I'm yet to check the accuracy of results.
plan / setup (plan1d.cpp
)
Out of curiosity, I also checked how long it takes to generate a plan:
n=480 n=512
fftw3 est. 17871 ns 9693 ns
fftw3 meas. 31463 ns 25610 ns
mufft n/a 17103 ns
pffft 12763 ns 13730 ns
pocketfft 1267 ns 1274 ns
meow_fft 15092 ns 13878 ns
kissfft 15586 ns 15993 ns
PocketFFT has indeed very fast plan generation.
real-to-complex (1d-r.cpp
)
n=480 n=512
fftw3 est. 766 ns 814 ns
fftw3 meas. 718 ns 681 ns
mufft n/a 511 ns
pffft 634 ns 597 ns
fftw3 est. NS 2442 ns 1921 ns
fftw3 meas. NS 1812 ns 1735 ns
mufft NS n/a 2474 ns
pffft NS 2025 ns 1963 ns
pocketfft 2123 ns 2034 ns
meow_fftt 3591 ns 2660 ns
kissfft 3140 ns 2985 ns
NS = disabled SIMD
Notes:
- The output from different libraries is ordered differently.
- For small sizes (such as the ones above) R2C in FFTW (with SIMD) can be slower than C2C.
complex-to-complex (2d.cpp
)
256x256 480x480
fftw3 est. 1197 us 3002 us
fftw3 meas. 306 us 1497 us
mufft 259 us n/a
pocketfft 543 us 2270 us
fftw3 est. NS 1559 us 5582 us
fftw3 meas. NS 1033 us 4536 us
mufft NS 1092 us n/a
kissfft 1583 us 5766 us
Here, PocketFFT is compiled with SSE1 support only. It is faster when compiled with AVX support. I haven't tried AVX-512.
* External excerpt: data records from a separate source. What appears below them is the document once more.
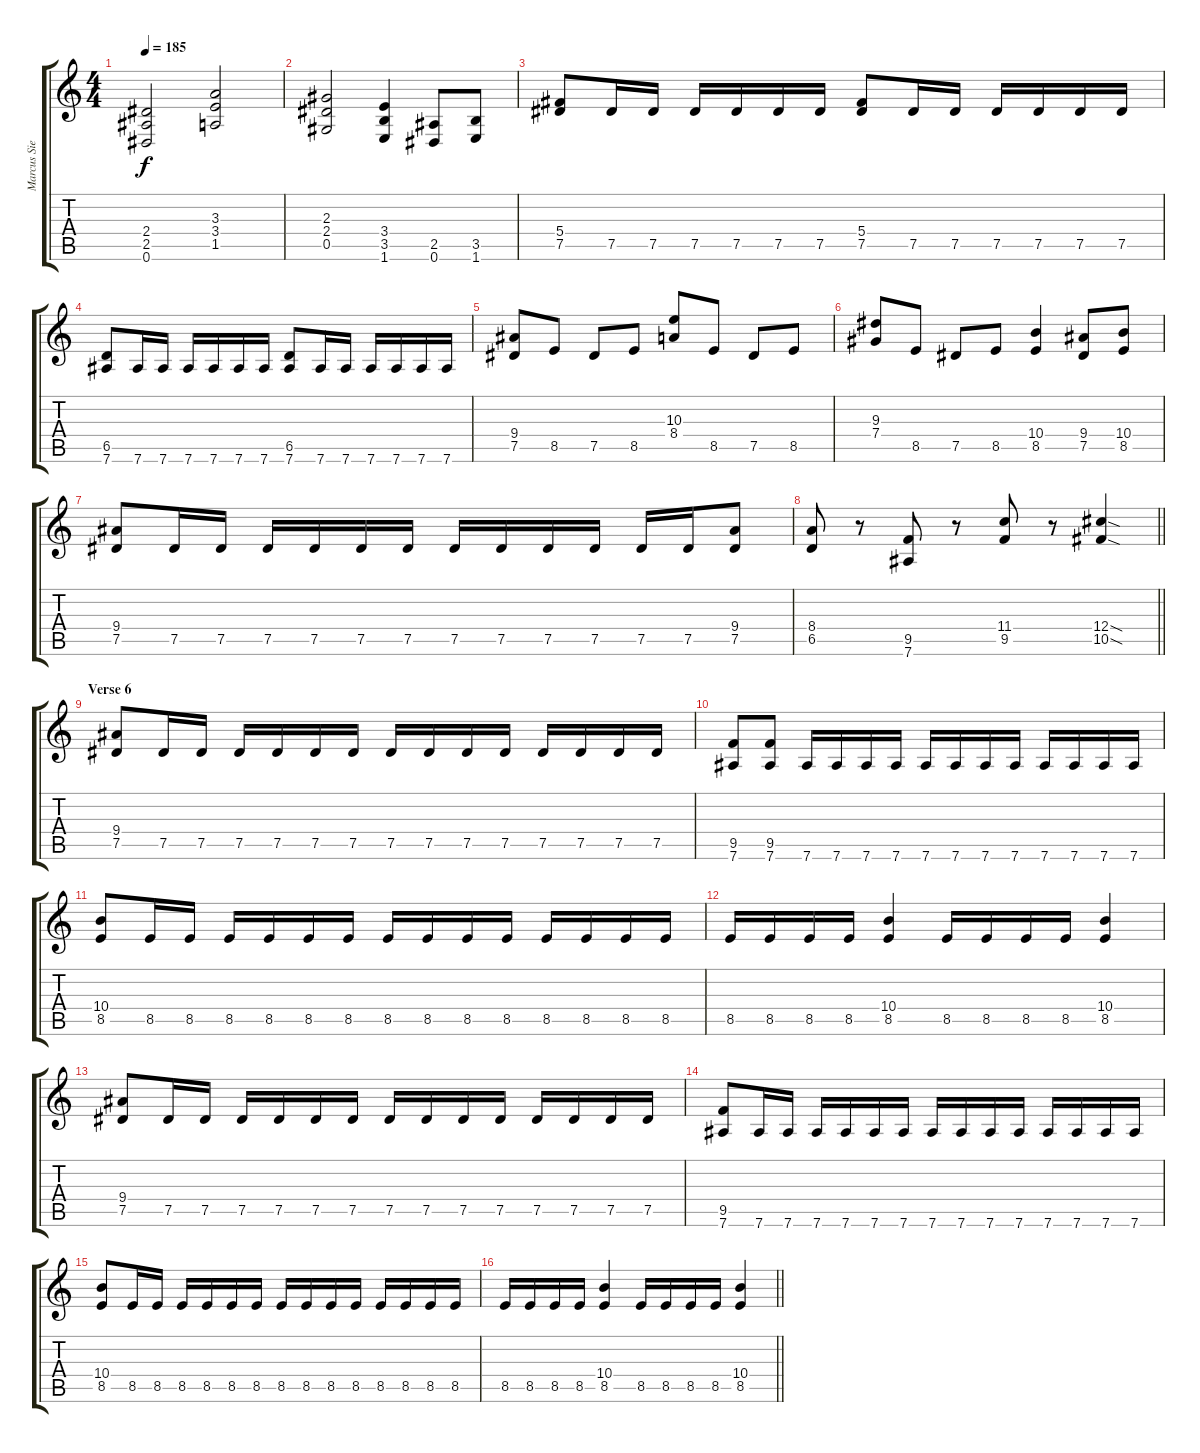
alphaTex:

\track ("Marcus Siepen" "Marcus Sie") {instrument distortionguitar}
\staff {score tabs}
\tuning (Eb4 Bb3 Gb3 Db3 Ab2 Eb2) {hide}
\ts (4 4)
\tempo 185
\clef g2
\ks c
(2.4 2.5 0.6).2{dy f} (3.3 3.4 1.5).2 |
(2.3 2.4 0.5).2 (3.4 3.5 1.6).4 (2.5 0.6).8 (3.5 1.6).8 |
(5.4 7.5).8 7.5.16 7.5.16 7.5.16 7.5.16 7.5.16 7.5.16 (5.4 7.5).8 7.5.16 7.5.16 7.5.16 7.5.16 7.5.16 7.5.16 |
(6.5 7.6).8 7.6.16 7.6.16 7.6.16 7.6.16 7.6.16 7.6.16 (6.5 7.6).8 7.6.16 7.6.16 7.6.16 7.6.16 7.6.16 7.6.16 |
(9.4 7.5).8{volume 16} 8.5.8 7.5.8 8.5.8 (10.3 8.4).8 8.5.8 7.5.8 8.5.8 |
(9.3 7.4).8 8.5.8 7.5.8 8.5.8 (10.4 8.5).4 (9.4 7.5).8 (10.4 8.5).8 |
(9.4 7.5).8{volume 12} 7.5.16 7.5.16 7.5.16 7.5.16 7.5.16 7.5.16 7.5.16 7.5.16 7.5.16 7.5.16 7.5.16 7.5.16 (9.4 7.5).8 |
\barLineRight lightlight
(8.4 6.5).8 r.8 (9.5 7.6).8 r.8 (11.4 9.5).8 r.8 (12.4{sod} 10.5{sod}).4 |
\section ("" "Verse 6")
(9.4 7.5).8 7.5.16 7.5.16 7.5.16 7.5.16 7.5.16 7.5.16 7.5.16 7.5.16 7.5.16 7.5.16 7.5.16 7.5.16 7.5.16 7.5.16 |
(9.5 7.6).8 (9.5 7.6).8 7.6.16 7.6.16 7.6.16 7.6.16 7.6.16 7.6.16 7.6.16 7.6.16 7.6.16 7.6.16 7.6.16 7.6.16 |
(10.4 8.5).8 8.5.16 8.5.16 8.5.16 8.5.16 8.5.16 8.5.16 8.5.16 8.5.16 8.5.16 8.5.16 8.5.16 8.5.16 8.5.16 8.5.16 |
8.5.16 8.5.16 8.5.16 8.5.16 (10.4 8.5).4 8.5.16 8.5.16 8.5.16 8.5.16 (10.4 8.5).4 |
(9.4 7.5).8 7.5.16 7.5.16 7.5.16 7.5.16 7.5.16 7.5.16 7.5.16 7.5.16 7.5.16 7.5.16 7.5.16 7.5.16 7.5.16 7.5.16 |
(9.5 7.6).8 7.6.16 7.6.16 7.6.16 7.6.16 7.6.16 7.6.16 7.6.16 7.6.16 7.6.16 7.6.16 7.6.16 7.6.16 7.6.16 7.6.16 |
(10.4 8.5).8 8.5.16 8.5.16 8.5.16 8.5.16 8.5.16 8.5.16 8.5.16 8.5.16 8.5.16 8.5.16 8.5.16 8.5.16 8.5.16 8.5.16 |
\barLineRight lightlight
8.5.16 8.5.16 8.5.16 8.5.16 (10.4 8.5).4 8.5.16 8.5.16 8.5.16 8.5.16 (10.4 8.5).4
Here I also tried Intel MKL 2019 through its FFTW interface. No changes in the source code, only the linking command needs to be modified.
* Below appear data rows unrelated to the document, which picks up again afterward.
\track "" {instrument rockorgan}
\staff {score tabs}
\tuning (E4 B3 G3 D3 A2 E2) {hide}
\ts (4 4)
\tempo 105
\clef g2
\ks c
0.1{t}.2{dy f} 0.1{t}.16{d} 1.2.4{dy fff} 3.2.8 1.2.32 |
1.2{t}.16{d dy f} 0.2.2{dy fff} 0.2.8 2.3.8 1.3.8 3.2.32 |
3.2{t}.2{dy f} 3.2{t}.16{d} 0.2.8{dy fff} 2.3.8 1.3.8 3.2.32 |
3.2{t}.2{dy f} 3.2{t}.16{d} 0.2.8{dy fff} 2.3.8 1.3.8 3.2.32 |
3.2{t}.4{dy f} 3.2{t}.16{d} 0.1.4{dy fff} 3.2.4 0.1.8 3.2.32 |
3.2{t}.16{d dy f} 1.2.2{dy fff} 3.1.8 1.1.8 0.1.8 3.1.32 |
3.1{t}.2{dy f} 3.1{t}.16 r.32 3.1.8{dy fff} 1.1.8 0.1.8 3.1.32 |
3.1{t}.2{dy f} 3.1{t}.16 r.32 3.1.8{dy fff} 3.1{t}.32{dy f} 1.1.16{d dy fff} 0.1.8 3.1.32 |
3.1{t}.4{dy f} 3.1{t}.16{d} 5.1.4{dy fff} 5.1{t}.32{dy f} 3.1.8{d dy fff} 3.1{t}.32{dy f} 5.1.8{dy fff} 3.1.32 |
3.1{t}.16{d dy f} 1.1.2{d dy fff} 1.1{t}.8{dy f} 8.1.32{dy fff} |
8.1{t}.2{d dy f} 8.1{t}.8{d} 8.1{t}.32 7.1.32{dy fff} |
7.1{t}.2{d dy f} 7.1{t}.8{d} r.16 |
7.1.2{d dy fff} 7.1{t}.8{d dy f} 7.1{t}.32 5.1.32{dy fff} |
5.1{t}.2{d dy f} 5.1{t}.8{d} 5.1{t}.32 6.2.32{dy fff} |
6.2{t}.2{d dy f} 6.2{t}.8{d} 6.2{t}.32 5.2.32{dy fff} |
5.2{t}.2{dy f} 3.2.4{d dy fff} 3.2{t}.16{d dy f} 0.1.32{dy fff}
complex-to-complex (3d.cpp
)
128x128x320 256x256x256 416x256x416
MKL 38 ms 155 ms 492 ms
fftw3 est. 41 ms 730 ms 1860 ms
fftw3 meas. 39 ms 162 ms 727 ms
pocketfft 79 ms 264 ms 939 ms
fftw3 est. NS 253 ms 987 ms 2016 ms
fftw3 meas. NS 125 ms 443 ms 1476 ms
kissfft 216 ms 785 ms 4235 ms
real-to-complex (3d-r.cpp
)
128x128x320 256x256x256 416x256x416 90x128x120
MKL 17 ms 61 ms 185 ms 4 ms
fftw3 est. 28 ms 219 ms 605 ms 10 ms
fftw3 meas. 27 ms 98 ms 336 ms 7 ms
pocketfft AVX 30 ms 97 ms 311 ms 8 ms
pocketfft SSE 38 ms 126 ms 393 ms 10 ms
fftw3 est. NS 88 ms 285 ms 770 ms 19 ms
fftw3 meas. NS 62 ms 206 ms 715 ms 15 ms
kissfft 112 ms 436 ms 2078 ms 27 ms
PocketFFT compiled with AVX support is as fast as FFTW3.
matrix transpose (transpose.cpp
)
Out of curiosity, I've also checked how long it takes to transpose
a 3D matrix of type complex<float>
.
Only the last transpose is in-place (and it is also tiled).
256x256x256
assign 22 ms
naive zyx 204 ms
naive xzy 89 ms
naive yxz 25 ms
naive zxy 90 ms
naive yzx 202 ms
tiled zxy 49 ms
in-place zxy 91 ms
For my project PocketFFT has the best trade-off between the size, features and performance.
I considered FFTW as a compile-time alternative, but I'd need to change how my data is ordered. The c2r transform in FFTW requires data contiguous in the halved direction. Simply transposing the data before FFT would likely cancel out any performance benefit from using FFTW.
Update: I've been using PocketFFT for almost a year now. I use the cpp branch. It's a perfect fit for my needs.